CHALLENGES:
A: Copy the portion of the mediation error report between "library(mediation)" and "<- lm(f2, mtcars)", inclusive, word for word.
B: Continue the error report about the mediation package and boot = T from the point where it ends.

SELECTED EXCERPT:

Error in stats::model.frame when specifying an lm formula in a function argument, and boot = T

pinusm commented 3 years ago

This works fine with boot=F, but throws an error when boot=T. Seems related to #29

library(mediation)
#> mediation: Causal Mediation Analysis
#> Version: 4.5.0
test <- function(f1, f2, boot){
    mtcars$mpg <- mtcars$mpg/max(mtcars$mpg)
    m_med <- lm(f1, mtcars)
    m_out <- lm(f2, mtcars)
    mediate(m_med, m_out, treat = "wt", mediator = 'am', boot = boot)
}

x <- test('am ~ wt', 'mpg ~ wt + am', F)
#success!
x <- test('am ~ wt', 'mpg ~ wt + am', T)

PROVIDED INFORMATION:
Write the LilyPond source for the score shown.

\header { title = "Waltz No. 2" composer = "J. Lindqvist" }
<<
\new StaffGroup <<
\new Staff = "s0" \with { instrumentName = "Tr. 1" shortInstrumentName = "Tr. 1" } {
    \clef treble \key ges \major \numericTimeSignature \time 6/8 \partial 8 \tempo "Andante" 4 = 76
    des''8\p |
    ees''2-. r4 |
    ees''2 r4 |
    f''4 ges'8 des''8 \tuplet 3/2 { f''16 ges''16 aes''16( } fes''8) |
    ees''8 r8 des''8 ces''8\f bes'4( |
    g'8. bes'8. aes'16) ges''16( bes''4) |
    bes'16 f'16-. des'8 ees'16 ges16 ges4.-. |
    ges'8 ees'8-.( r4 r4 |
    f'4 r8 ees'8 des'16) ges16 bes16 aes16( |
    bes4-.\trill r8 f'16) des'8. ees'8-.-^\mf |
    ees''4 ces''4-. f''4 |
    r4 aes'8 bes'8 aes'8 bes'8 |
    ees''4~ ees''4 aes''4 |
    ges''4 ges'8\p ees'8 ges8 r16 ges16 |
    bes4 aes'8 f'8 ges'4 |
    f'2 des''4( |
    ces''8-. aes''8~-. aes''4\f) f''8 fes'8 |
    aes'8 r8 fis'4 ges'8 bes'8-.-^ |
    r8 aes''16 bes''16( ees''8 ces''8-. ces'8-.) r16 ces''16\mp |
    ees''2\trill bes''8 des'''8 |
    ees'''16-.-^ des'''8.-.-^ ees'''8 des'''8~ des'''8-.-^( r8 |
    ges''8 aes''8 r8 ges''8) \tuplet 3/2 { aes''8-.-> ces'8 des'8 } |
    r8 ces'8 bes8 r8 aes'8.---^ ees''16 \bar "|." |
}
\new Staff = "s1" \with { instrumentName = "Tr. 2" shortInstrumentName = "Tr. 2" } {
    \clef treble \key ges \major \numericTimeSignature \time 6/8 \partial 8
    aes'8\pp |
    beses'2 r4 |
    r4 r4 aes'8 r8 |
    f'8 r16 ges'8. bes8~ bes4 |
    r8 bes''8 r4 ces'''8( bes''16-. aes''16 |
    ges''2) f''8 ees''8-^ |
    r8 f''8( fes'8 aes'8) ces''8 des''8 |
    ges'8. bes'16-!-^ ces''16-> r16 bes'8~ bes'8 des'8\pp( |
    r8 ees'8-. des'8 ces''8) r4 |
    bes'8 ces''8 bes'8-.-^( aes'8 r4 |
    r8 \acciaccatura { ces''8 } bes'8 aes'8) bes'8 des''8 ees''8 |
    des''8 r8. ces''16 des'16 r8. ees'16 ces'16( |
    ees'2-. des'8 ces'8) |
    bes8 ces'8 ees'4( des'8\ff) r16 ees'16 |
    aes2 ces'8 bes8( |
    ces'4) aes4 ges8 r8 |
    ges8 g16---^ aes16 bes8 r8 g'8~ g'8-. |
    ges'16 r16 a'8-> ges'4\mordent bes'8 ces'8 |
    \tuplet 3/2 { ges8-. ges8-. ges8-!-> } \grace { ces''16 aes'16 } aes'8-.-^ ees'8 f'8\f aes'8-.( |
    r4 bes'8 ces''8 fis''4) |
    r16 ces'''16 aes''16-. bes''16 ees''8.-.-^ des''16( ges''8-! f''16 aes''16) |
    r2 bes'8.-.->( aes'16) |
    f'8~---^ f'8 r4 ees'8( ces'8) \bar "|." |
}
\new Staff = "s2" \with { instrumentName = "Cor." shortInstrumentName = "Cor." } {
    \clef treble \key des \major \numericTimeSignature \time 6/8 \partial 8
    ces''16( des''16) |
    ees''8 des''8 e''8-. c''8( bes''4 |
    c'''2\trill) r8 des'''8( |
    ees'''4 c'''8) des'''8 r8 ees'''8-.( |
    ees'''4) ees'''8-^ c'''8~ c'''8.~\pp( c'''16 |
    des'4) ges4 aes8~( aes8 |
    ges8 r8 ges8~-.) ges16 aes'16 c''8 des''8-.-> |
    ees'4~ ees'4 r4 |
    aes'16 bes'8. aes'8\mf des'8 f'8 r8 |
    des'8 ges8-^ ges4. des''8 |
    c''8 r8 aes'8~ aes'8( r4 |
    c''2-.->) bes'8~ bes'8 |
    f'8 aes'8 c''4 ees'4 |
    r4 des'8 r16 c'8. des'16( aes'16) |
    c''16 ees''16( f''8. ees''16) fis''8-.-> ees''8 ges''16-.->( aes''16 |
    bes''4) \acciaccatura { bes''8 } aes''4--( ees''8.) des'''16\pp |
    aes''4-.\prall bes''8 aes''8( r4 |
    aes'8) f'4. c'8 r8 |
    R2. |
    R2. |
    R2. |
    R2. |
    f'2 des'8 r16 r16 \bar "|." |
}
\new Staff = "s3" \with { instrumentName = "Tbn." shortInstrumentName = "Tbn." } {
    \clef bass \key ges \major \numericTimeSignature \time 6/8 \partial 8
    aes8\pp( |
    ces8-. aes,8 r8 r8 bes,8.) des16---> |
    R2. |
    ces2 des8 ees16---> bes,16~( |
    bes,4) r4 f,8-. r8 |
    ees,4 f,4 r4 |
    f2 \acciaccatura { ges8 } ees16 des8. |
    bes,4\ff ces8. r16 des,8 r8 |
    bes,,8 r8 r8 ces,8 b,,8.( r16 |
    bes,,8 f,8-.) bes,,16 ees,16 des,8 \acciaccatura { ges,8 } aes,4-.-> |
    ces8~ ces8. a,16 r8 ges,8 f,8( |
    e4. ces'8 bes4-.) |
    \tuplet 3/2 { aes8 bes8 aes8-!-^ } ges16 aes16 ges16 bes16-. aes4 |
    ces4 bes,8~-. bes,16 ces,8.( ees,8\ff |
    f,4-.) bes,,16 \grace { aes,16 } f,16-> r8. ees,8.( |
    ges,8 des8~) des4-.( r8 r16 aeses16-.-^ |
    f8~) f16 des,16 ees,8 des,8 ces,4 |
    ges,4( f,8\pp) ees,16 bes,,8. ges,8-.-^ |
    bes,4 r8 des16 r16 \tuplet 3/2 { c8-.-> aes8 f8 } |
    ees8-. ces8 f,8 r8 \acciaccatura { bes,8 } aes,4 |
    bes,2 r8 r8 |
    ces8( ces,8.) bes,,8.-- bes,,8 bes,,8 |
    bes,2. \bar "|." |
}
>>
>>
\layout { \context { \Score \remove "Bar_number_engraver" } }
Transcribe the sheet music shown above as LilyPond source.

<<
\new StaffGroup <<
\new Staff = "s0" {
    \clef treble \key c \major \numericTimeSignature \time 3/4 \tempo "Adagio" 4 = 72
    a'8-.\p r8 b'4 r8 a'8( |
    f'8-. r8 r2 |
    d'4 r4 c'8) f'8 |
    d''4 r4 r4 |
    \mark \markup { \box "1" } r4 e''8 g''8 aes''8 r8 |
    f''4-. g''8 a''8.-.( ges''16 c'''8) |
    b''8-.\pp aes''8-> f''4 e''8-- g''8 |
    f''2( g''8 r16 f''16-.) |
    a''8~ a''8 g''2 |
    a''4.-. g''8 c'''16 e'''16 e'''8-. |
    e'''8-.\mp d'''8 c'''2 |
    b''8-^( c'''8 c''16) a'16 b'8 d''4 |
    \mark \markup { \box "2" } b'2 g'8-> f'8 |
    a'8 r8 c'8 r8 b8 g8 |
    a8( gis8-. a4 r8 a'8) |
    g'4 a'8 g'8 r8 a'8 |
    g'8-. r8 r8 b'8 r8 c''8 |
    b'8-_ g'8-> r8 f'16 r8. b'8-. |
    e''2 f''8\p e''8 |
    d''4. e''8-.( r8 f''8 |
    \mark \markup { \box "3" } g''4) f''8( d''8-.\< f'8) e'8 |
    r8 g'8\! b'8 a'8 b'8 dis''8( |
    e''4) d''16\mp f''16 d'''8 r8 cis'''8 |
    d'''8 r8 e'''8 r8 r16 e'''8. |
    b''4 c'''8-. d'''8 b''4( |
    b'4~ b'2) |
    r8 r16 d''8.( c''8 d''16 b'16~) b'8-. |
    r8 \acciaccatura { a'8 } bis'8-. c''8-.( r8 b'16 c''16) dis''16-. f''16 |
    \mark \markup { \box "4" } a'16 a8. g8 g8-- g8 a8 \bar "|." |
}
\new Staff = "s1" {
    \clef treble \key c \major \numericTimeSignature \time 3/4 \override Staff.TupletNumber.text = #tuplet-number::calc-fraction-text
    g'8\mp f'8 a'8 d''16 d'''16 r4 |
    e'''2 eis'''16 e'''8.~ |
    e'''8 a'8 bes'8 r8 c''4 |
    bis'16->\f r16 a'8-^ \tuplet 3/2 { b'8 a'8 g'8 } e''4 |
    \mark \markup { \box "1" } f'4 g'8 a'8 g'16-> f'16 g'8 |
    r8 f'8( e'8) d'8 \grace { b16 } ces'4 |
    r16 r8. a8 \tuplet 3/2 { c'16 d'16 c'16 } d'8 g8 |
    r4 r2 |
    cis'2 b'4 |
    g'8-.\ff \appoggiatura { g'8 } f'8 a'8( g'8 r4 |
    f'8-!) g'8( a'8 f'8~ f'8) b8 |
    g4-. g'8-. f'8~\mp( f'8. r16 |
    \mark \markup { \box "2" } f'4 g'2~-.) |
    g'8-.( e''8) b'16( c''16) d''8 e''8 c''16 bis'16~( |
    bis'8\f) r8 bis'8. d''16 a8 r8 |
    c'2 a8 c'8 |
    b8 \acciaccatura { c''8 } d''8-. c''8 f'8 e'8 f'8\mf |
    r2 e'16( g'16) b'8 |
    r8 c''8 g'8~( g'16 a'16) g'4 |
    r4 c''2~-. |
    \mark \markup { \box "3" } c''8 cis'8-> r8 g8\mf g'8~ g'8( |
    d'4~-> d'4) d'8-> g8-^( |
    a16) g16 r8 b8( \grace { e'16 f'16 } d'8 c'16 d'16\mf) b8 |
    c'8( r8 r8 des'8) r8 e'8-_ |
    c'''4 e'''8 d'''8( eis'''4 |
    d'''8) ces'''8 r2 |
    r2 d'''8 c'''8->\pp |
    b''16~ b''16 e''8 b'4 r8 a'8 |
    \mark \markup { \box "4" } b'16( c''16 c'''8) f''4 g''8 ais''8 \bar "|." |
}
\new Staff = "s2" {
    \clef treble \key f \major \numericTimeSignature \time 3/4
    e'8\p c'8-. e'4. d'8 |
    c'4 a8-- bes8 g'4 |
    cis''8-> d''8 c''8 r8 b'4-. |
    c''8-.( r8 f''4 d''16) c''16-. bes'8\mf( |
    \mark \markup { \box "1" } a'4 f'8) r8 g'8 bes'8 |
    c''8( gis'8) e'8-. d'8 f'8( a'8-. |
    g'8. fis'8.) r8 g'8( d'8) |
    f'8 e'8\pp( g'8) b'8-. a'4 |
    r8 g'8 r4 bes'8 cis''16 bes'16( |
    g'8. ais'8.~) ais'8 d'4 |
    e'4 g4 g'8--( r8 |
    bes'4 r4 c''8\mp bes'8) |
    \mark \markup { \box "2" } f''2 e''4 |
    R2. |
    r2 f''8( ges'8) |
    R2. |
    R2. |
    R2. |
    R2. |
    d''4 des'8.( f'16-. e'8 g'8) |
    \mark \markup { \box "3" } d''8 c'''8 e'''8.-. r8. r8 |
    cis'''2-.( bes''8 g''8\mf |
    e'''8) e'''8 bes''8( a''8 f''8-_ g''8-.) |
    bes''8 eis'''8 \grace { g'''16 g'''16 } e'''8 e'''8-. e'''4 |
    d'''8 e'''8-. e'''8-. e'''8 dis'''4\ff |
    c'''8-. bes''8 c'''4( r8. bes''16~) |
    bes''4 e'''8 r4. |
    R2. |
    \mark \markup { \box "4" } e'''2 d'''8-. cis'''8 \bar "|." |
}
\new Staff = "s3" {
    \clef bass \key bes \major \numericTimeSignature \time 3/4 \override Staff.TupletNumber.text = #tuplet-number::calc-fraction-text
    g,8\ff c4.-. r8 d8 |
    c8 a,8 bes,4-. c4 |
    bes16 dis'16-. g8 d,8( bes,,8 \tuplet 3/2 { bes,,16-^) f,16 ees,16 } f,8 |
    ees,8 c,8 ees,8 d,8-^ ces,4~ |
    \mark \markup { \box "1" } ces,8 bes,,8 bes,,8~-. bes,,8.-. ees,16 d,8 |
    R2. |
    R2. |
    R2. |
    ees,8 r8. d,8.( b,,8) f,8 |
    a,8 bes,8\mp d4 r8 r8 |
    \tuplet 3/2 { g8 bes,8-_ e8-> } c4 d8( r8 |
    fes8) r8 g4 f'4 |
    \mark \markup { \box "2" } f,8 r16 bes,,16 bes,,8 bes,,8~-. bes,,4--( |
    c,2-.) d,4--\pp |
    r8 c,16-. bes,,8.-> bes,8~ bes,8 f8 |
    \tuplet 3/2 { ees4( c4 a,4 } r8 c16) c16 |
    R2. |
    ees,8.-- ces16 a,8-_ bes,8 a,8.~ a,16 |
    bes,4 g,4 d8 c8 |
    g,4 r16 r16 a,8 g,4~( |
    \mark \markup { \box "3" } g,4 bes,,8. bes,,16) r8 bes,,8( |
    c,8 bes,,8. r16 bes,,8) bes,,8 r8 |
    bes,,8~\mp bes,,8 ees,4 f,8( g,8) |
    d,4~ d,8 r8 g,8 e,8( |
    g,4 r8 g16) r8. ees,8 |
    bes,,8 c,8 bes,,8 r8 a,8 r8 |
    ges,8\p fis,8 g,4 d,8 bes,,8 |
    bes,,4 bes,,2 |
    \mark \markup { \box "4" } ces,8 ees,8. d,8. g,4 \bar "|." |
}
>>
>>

ANSWERS FOR THIS EXERCISE:
A:
library(mediation)
#> mediation: Causal Mediation Analysis
#> Version: 4.5.0
test <- function(f1, f2, boot){
    mtcars$mpg <- mtcars$mpg/max(mtcars$mpg)
    m_med <- lm(f1, mtcars)
    m_out <- lm(f2, mtcars)

B:
#> Running nonparametric bootstrap
#> Error in stats::model.frame(formula = f1, data = structure(list(am = c(1, : object 'f1' not found

ianaianawong commented 1 year ago

Hi @pinusm, I had a similar issue. I wonder whether you have found any solutions? If yes, would you mind sharing with us?

ianaianawong commented 1 year ago

Maybe I'll explain my problem in detail below.

Looks like the two posts related to this problem have not been answered before, so I'm tagging the contributors to the mediation package to attract more attention. My apologies if this tagging is a spam to you. @mdtrinh @weihuangwong @kosukeimai @k-hirose @teppeiyamamoto @ck37 @mspeekenbrink @kevinbrosnan @davraam @christopherkenny @GregFa

I'm using the mediation package in r to analyze the mediating role of 5 mediators between 1 predictor and 1 outcome variable. All variables are continuous. When boot=FALSE, the coding below worked. However, when boot=TRUE, I got the error message below.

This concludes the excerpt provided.